Mechanism of follicular trapping: localization of immune complexes and cell remnants after elimination and repopulation of different spleen cell populations

Abstract

The role of marginal zone macrophages, marginal metallophilic macrophages (marginal metallophils) and marginal zone lymphocytes in the follicular trapping of immune complexes was investigated in a detailed elimination and repopulation study. Intravenous injection of liposome-encapsulated dichloromethylene diphosphonate (Cl2MDP) resulted in a complete and lasting elimination of marginal zone macrophages and marginal metallophils, while the number of marginal zone B-lymphocytes was temporarily reduced. By means of image analysis of light-microscopic images we quantified the repopulation of the above cell types and the presence of immune complexes during the repopulation process. Trapping of peroxidase-anti-peroxidase complexes was reduced up to Day 3 after administration of Cl2MDP-liposomes, but reached control values on Day 5, before reappearance of the different cell types. Therefore, marginal zone macrophages and marginal metallophils are neither directly nor indirectly involved in the transport of immune complexes to splenic follicles. It is unlikely that marginal zone B cells play a role in the transport of complexes, as a substantial reduction in B-cell number did not impair follicular trapping. At different time-points after treatment with Cl2MDP-liposome treatment, three macrophage markers (acid phosphatase, ligand for ERTR-9 and ligand for MOMA-2) were found in splenic follicles of several animals, but not in control animals.
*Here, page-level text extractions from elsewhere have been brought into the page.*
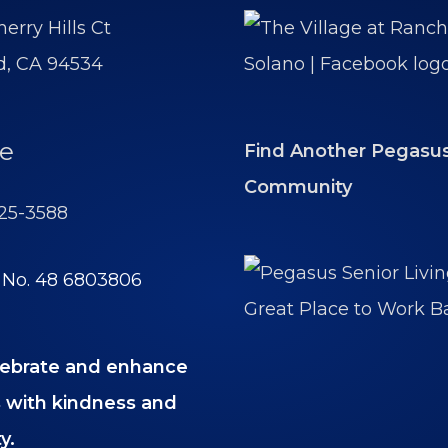
erry Hills Ct
ld, CA 94534
e
Find Another Pegasu
Community
425-3588
y No. 48 6803806
ebrate and enhance
es with kindness and
y.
The presence of these macrophage markers in splenic follicles implies that soluble and particulate cell remnants migrate to the follicle and are retained there without the involvement of specific antibody and complement. Collectively, the data showing trapping of immune complexes despite the absence of several candidate transporter cell types and the localization of cellular remnants to splenic follicles provide evidence against a cell-mediated transport of immune complexes. The data argue in favour of diffusion as a transport mechanism of both immune and non-immune compounds to the follicle.